Nitrilotriacetic acid (NTA) is a synthetic chelating agent that can form strong water-soluble complexes with a wide range of radionuclide and metal ions and has been used to decontaminate nuclear reactors and in the processing of nuclear materials. The co-disposal of NTA or other synthetic chelating agents with radionuclides may result in increased dispersal of radionuclides in soil and subsurface environments. Understanding the influence of aqueous geochemistry on NTA degradation is essential to predict the mobility and fate of inorganic contaminant−NTA complexes in the subsurface. Chelatobacter heintzii (ATCC 29600) was shown to degrade 14C-labeled NTA to 14CO2 with first-order kinetics at concentrations ranging from 0.05 to 5.23 μM (0.01−1 μg of NTA mL-1).

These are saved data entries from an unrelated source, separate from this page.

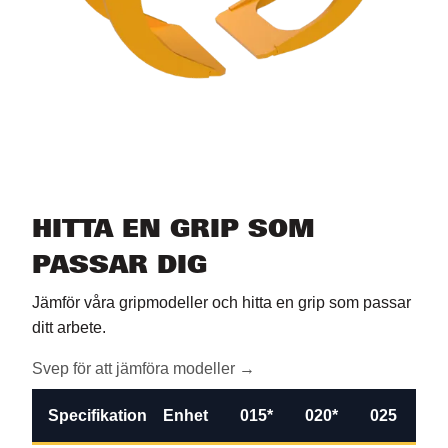
HITTA EN GRIP SOM
PASSAR DIG
Jämför våra gripmodeller och hitta en grip som passar
ditt arbete.
Svep för att jämföra modeller →
Specifikation
Enhet
015*
020*
025
02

The degradation of various metal−NTA complexes was investigated under conditions in which the NTA was predominantly present as the metal−NTA complex. The order for the rates of degradation was HNTA2- > CoNTA- = FeOHNTA- = ZnNTA- > AlOHNTA- > CuNTA- > NiNTA-, which is not related to the order of metal−NTA stability constants. The metal concentration used was not inhibitory to glucose mineralization, suggesting that toxicity of the chelated metal was not responsible for the differences in the rates of NTA degradation. After degradation of CoNTA- and NiNTA-, <3% of the Co or Ni was associated with C. heintzii cells. This indicates that, after degradation of the metal−NTA complex, metal ions will be predominantly present in the aqueous phase. The degradability of the various metal−NTA complexes was not related to their thermodynamic stability constants, but was related to the lability of the various metal−NTA complexes or the relative rates of formation of HNTA2-.